Examiners become concerned when candidates omit:
- red flag screening
- escalation discussion
- safety-netting
- follow-up planning
- justification for decisions
These omissions are interpreted as systemic, not accidental.
Common high-risk omissions
Across RACGP, AMC and PESCI, the most frequent omissions involve:
- failure to explicitly assess risk
- absence of deterioration planning
- lack of escalation thresholds
- missing documentation awareness
- no time-based review plan
Even when management is broadly correct, these gaps reduce examiner confidence.

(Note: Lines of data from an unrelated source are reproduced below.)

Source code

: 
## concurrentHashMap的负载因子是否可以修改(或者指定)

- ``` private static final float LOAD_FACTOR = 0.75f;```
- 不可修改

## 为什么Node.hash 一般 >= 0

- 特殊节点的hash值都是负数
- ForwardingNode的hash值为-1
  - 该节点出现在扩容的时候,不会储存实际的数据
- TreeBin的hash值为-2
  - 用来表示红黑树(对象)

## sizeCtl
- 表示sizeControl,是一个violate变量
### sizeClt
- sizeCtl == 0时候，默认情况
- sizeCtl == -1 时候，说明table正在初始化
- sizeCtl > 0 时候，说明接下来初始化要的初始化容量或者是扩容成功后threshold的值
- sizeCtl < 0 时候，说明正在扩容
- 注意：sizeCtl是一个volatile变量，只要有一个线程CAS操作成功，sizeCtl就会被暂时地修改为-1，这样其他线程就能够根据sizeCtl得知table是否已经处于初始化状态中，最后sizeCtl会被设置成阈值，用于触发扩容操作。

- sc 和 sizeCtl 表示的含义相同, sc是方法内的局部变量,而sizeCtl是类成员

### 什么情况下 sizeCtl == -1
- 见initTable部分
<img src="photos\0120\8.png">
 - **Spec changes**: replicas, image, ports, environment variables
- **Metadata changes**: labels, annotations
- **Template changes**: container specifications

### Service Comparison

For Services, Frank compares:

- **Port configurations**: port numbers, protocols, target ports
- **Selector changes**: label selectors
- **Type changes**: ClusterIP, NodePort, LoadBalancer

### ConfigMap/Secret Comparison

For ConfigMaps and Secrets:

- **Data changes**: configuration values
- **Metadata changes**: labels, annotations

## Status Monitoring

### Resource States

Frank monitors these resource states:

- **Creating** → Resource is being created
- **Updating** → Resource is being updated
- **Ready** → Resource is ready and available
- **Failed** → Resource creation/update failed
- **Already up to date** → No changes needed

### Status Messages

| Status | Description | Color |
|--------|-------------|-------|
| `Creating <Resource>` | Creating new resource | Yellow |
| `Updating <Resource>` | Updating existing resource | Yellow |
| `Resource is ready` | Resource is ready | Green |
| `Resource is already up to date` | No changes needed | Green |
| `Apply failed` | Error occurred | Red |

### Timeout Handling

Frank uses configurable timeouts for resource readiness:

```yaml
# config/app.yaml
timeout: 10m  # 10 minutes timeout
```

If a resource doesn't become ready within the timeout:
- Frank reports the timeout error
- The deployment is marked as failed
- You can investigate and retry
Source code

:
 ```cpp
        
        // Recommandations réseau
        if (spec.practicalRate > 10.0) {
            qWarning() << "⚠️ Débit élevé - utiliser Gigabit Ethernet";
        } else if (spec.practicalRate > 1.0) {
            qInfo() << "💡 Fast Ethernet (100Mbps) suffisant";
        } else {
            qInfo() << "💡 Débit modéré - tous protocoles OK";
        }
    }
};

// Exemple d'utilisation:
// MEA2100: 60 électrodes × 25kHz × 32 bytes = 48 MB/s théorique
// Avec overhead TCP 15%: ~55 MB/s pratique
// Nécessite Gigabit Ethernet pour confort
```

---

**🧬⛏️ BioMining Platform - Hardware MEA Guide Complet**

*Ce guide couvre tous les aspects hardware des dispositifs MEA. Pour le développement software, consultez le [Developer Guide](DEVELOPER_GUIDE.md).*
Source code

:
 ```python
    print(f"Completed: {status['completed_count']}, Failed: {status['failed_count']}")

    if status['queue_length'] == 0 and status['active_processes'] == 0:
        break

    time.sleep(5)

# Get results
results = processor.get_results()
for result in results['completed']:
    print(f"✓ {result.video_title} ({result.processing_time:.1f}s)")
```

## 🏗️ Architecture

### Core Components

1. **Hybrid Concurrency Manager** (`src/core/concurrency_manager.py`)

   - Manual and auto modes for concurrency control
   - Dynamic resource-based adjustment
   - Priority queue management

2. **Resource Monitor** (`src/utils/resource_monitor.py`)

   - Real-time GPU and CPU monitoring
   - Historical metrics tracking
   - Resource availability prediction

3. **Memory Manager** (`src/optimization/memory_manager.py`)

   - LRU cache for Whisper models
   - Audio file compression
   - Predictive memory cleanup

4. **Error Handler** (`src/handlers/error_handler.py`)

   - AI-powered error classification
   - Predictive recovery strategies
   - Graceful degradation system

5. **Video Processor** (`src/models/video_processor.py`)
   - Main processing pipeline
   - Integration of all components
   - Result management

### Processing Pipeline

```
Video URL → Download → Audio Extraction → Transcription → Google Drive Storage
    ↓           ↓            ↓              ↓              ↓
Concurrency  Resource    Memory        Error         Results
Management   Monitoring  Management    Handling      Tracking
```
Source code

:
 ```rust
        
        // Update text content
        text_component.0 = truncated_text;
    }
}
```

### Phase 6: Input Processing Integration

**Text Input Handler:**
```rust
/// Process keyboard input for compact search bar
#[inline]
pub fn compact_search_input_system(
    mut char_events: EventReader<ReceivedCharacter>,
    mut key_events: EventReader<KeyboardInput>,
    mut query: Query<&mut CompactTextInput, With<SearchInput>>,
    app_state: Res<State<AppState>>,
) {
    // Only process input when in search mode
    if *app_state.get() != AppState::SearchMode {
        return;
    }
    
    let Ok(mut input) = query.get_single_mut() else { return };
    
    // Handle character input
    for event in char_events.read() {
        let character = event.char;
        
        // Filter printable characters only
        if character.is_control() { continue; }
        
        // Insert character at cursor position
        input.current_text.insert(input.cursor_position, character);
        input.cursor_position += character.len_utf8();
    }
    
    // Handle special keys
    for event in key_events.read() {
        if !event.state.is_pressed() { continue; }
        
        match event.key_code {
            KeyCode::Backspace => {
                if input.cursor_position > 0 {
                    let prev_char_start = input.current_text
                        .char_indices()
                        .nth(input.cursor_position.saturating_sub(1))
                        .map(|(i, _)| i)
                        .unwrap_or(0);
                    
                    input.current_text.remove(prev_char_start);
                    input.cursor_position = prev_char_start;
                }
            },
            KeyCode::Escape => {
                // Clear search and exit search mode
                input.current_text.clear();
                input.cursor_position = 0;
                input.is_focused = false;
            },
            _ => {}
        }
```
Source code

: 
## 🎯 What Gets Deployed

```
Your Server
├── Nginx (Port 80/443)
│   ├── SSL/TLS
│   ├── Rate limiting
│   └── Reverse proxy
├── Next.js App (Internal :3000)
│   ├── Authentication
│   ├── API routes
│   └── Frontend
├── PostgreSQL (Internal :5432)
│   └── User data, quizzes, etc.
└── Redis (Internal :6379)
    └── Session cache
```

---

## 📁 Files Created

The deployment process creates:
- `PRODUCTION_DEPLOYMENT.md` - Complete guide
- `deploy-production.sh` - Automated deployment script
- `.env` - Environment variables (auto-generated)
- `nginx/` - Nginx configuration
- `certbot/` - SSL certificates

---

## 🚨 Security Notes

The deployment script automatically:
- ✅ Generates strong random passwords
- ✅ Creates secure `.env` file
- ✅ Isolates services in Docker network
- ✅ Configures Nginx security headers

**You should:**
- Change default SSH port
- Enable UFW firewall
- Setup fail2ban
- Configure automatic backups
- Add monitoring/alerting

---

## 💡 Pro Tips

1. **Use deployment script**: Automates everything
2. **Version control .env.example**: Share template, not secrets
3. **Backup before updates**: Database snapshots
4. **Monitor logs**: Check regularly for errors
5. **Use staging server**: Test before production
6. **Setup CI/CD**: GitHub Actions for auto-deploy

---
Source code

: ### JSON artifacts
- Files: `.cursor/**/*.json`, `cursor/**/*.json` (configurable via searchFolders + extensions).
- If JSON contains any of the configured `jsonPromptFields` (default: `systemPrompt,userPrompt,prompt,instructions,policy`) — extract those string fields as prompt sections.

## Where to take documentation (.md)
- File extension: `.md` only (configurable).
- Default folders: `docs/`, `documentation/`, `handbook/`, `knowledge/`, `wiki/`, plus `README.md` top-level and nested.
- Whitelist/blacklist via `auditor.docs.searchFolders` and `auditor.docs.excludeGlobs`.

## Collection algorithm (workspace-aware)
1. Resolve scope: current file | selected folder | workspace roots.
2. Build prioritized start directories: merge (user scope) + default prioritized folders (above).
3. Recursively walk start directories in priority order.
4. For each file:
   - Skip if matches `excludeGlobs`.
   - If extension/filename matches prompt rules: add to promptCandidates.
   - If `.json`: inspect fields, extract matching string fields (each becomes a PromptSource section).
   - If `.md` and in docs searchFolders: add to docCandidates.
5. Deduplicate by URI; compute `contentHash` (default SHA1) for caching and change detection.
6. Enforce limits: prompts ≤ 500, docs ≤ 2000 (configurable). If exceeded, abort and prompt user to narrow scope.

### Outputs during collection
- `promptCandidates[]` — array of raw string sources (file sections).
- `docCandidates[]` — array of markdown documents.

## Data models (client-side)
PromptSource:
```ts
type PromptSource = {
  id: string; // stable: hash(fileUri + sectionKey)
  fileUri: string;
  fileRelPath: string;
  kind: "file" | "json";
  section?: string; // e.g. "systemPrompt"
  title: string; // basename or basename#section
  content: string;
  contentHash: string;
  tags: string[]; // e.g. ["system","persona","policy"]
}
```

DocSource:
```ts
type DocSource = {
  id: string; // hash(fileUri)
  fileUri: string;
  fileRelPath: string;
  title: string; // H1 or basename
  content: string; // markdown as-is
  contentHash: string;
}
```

How strong candidates protect against omissions
High-performing candidates rely on systems rather than memory alone. They:
- use structured opening sequences
- verbalise red flags early
- close with safety-netting consistently
- rehearse full answer frameworks
- treat safety steps as non-negotiable
This makes omissions unlikely even under stress.
Conclusion
Exams reward visible safety. Candidates who consistently include key safety steps are far more likely to pass than those who rely on ad-hoc reasoning.
Reference
Schuwirth LWT, van der Vleuten CPM. Programmatic assessment: from assessment of learning to assessment for learning. Medical Teacher. 2011.